== Aufgaben zum Text ==
1. Beantworte anhand des folgenden Textauszugs über Solid-State-Lidar diese Fragen:
(a) Wer ist als Redakteur genannt?
(b) Bis zu welchem Jahr soll der erste Solid-State-Lidar auf den Markt kommen?
(c) Wie viele Sensor-Hersteller wollen ihn einführen?
2. Prüfe für jede Aussage, ob sie mit dem folgenden Textauszug über Solid-State-Lidar übereinstimmt. Antworte mit Ja oder Nein und zitiere die entscheidenden Worte.
(a) Das erste Lidar-System kommt ohne Motoren aus.
(b) Ein einzelner Hersteller will den ersten Solid-State-Lidar auf den Markt bringen.
(c) Laut Text ebnen die Hersteller damit den Weg für das vollautonome Fahren.

== Textauszug ==
* * *

Erste Lidar-Systeme mit Halbleiter-Technik für die Automobilindustrie

| Redakteur: Hendrik Härter

Erstes Lidar-System ohne Motoren: Mit dem sogeannten Solid-State-Lidar sollen die entsprechenden Systeme kleiner uns auch preiswerter werden.
Erstes Lidar-System ohne Motoren: Mit dem sogeannten Solid-State-Lidar sollen die entsprechenden Systeme kleiner uns auch preiswerter werden. (Bild: ams)

Bis zum Jahr 2021 wollen drei Sensor-Hersteller den branchenweit ersten Solid-State-Lidar auf den Markt zu bringen. Damit ebnen sie den Weg für das vollautonome Fahren.

* * *

== Untersuchte Daten ==
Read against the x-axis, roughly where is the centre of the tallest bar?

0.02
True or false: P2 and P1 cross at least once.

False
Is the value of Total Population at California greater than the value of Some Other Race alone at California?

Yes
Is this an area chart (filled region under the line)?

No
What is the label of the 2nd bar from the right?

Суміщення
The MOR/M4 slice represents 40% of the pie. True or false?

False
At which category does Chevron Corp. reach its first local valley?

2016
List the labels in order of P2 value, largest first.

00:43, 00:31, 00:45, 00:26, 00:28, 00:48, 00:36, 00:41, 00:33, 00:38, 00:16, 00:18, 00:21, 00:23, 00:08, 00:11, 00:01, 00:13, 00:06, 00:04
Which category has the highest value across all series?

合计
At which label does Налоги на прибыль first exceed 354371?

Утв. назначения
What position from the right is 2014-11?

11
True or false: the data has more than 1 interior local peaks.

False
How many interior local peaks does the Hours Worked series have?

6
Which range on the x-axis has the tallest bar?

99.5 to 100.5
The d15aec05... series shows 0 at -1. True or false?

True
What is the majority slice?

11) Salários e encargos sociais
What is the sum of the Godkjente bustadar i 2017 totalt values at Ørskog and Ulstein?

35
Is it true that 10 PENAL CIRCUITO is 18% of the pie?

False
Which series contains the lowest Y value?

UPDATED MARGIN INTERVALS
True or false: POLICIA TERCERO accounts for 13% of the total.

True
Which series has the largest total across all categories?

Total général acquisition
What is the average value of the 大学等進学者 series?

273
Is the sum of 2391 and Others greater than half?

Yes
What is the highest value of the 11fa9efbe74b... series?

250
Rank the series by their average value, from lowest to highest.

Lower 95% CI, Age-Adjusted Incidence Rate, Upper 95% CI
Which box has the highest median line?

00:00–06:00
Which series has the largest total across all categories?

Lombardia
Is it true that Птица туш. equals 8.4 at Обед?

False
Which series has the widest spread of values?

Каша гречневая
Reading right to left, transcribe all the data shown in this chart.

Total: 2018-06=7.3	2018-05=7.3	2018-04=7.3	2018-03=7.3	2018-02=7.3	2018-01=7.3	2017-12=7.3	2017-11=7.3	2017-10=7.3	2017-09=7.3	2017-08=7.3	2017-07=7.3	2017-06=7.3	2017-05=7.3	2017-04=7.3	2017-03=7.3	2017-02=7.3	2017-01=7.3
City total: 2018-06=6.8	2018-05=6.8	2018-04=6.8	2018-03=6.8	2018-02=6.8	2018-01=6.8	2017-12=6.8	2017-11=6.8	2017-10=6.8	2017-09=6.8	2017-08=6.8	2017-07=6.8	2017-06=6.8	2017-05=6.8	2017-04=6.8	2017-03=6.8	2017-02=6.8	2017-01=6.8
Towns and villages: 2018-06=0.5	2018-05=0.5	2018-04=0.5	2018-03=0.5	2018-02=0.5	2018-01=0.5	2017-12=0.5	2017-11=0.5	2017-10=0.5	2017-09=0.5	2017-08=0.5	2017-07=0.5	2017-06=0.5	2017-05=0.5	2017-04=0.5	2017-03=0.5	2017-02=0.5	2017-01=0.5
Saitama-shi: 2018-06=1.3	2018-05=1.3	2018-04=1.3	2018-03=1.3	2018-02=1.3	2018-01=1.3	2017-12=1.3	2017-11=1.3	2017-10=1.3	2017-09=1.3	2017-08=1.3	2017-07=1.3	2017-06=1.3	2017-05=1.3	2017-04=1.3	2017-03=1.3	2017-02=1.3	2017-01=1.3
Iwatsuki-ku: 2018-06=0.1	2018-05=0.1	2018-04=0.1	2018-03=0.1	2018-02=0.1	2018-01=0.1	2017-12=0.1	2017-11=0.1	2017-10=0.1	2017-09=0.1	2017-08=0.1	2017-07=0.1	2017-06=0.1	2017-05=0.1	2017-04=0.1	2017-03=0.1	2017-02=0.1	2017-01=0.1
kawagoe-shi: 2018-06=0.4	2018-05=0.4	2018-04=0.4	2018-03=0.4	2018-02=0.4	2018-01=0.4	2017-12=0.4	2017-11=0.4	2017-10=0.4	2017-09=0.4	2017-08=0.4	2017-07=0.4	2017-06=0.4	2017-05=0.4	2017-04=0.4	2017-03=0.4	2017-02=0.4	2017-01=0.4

* * *

== Lösungen ==
1.
(a) Hendrik Härter
(b) Bis zum Jahr 2021
(c) Drei

2.
(a) Ja: „Erstes Lidar-System ohne Motoren“
(b) Nein: „wollen drei Sensor-Hersteller den branchenweit ersten Solid-State-Lidar auf den Markt zu bringen“
(c) Ja: „Damit ebnen sie den Weg für das vollautonome Fahren.“